6. Impairment of Assets

An Asset is treated impaired when the carrying cost of assets exceeds its recoverable value. An impairment loss is charged to the profit & loss account in the year in which an asset is identified as impaired. The impairment loss recognized in prior accounting periods is reversed if there has been a change in the estimate of recoverable amount.

7. Retirement Benefits

Contributions to defined contribution schemes such as provident fund etc. are not application to the company and fir payment of gratuity and leave Encashment no provisions has been made by the company.

8. Income Tax

Provision for Income Tax is made on the basis of estimated taxable income.
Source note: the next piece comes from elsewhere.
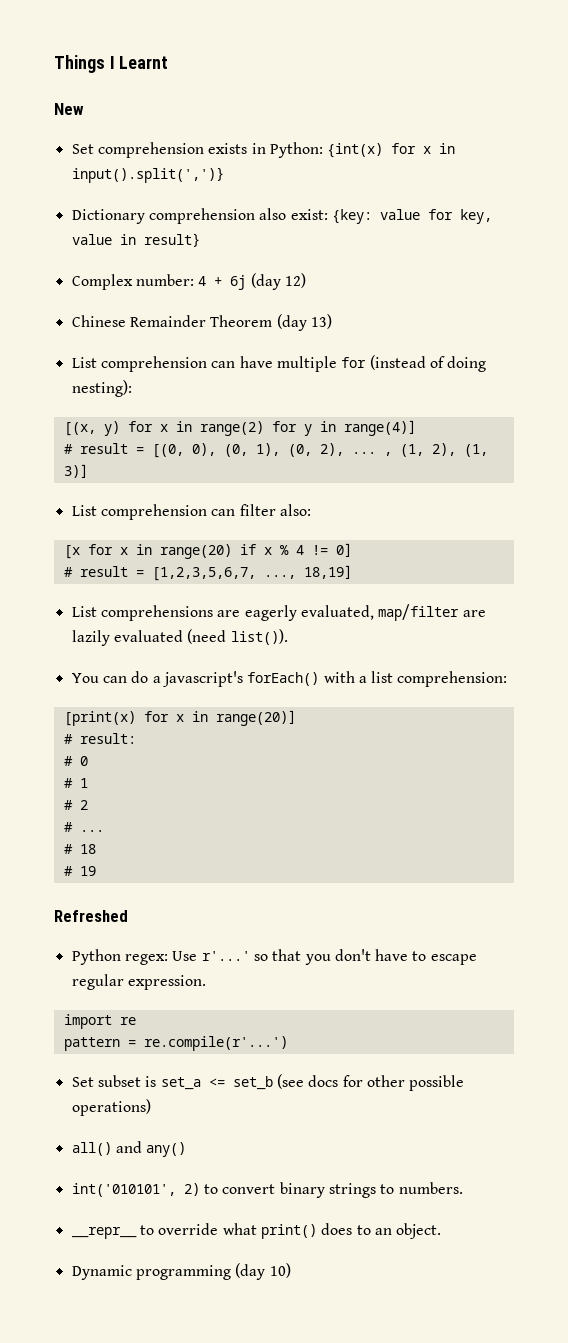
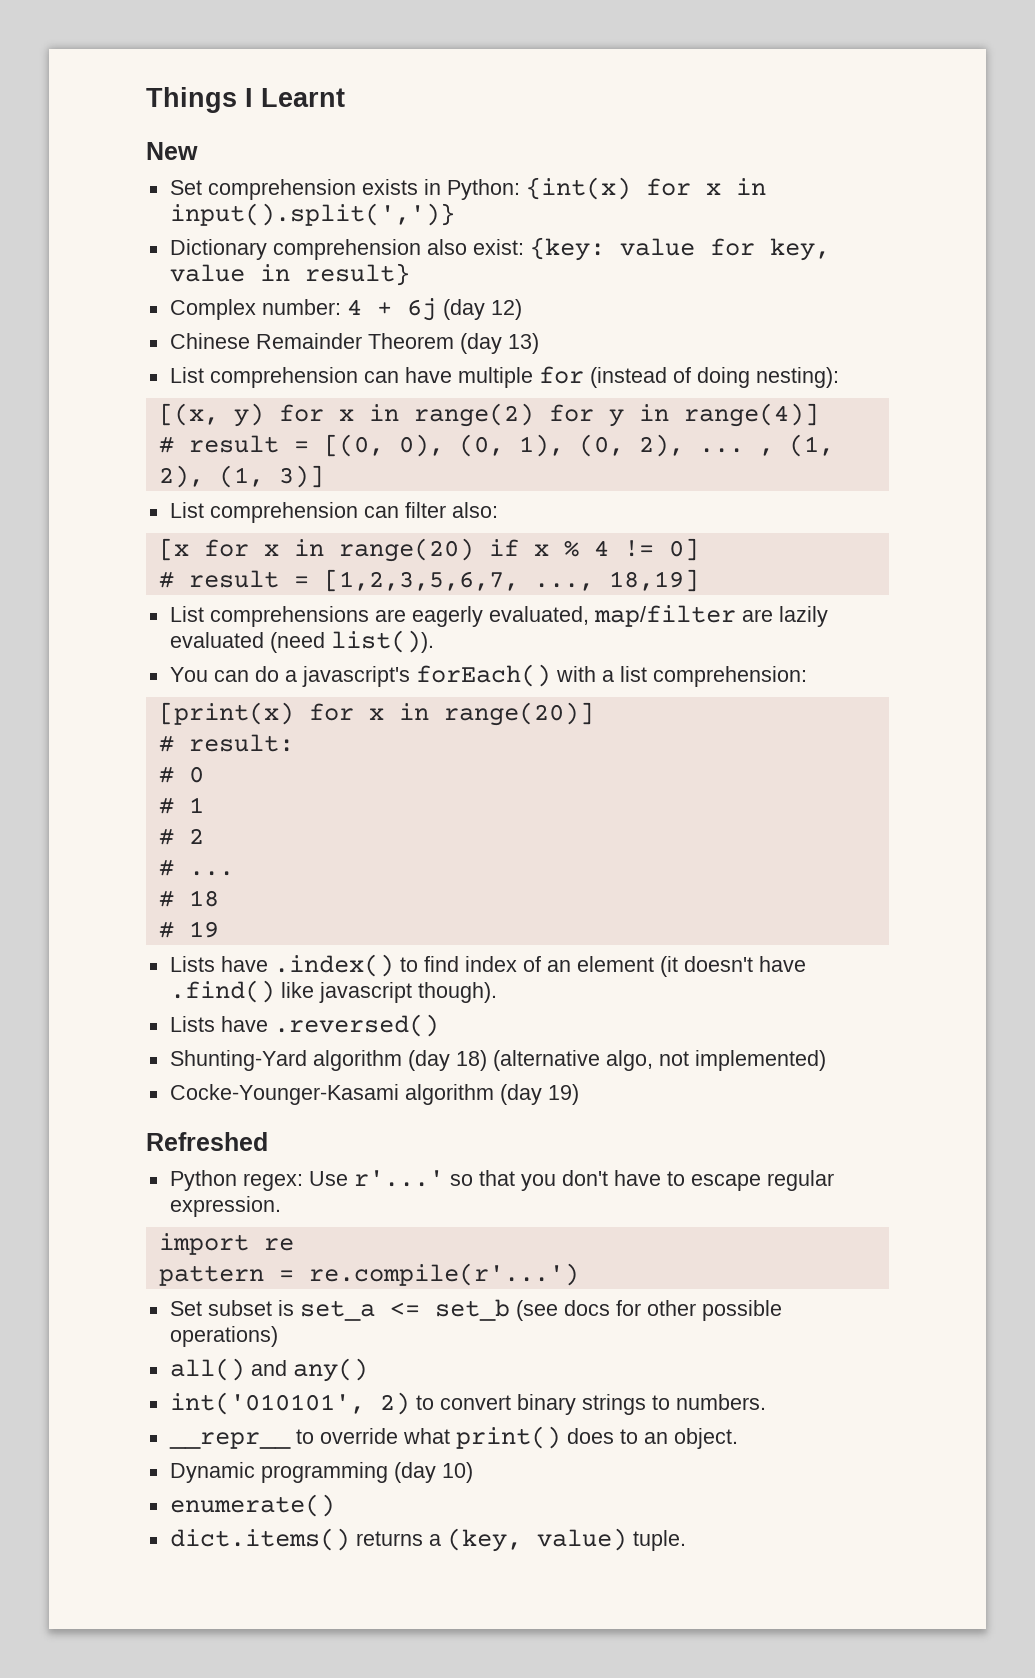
(96, 871) none -> [169,954,806,977] [169,980,497,1003] [169,1014,439,1037] [169,1050,826,1071] [169,1084,579,1105] // Lists have .index() to find index of an element (it doesn't have .find() like javascript though). // Lists have .reversed() // Shunting-Yard algorithm (day 18) (alternative algo, not implemented) // Cocke-Younger-Kasami algorithm (day 19)
(291, 1270) none -> [169,1494,335,1517] [169,1528,686,1552] // enumerate() // dict.items() returns a (key, value) tuple.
The Company provides for deferred tax using the liability method, on the tax effect of timing difference.


Mar 31, 2010

1. Fixed Assets and Depreciation

The Company is not having any Fixed Asset.

2. Basic of Accounting

The accounts of the Company are prepared under the historical cost convention and in according with the requirement of the Companies Act, 1956 and accepted accounting standards.

3. Revenue Recognition

Income is recognized on accrual basis.

4. Inventories

Method of Inventories are valued as under :

a) Raw Material : At Cost

b) Work-In-Progress : At Estimated Cost

c) Finished Goods : At Estimated Cost or Market Price whichever is lower

5. Use of Estimates

The presentation of financial statements in conformity with the generally accepted accounting principle requires estimates and assumptions to be made, that effect the report amount of assets and liabilities on the date of financial statements and the reported amount of revenues and expenses during the period Differences between the accrual result and estimates are recognized in the period in which the result are materialized.

6. Impairment of Assets

An Assets is treated impaired when the carrying cost of assets exceeds its recoverable value. An impairment loss is charged to the profit & loss account in the year in which an assets is identified as impaired. The impairment loss recognized in prior accounting periods is reversed if there has been a change in the estimate of recoverable amount.

7. Retirement Benefits

Contributions to defined contribution schemes such as provident fund etc. are not application to the company and fir payment of gratuity and leave Encashment no provisions has been made by the company.

8. Income Tax

Provision for Income Tax is made on the basis of estimated taxable income. The Company provides for deferred tax using the liability method, on the tax effect of timing difference.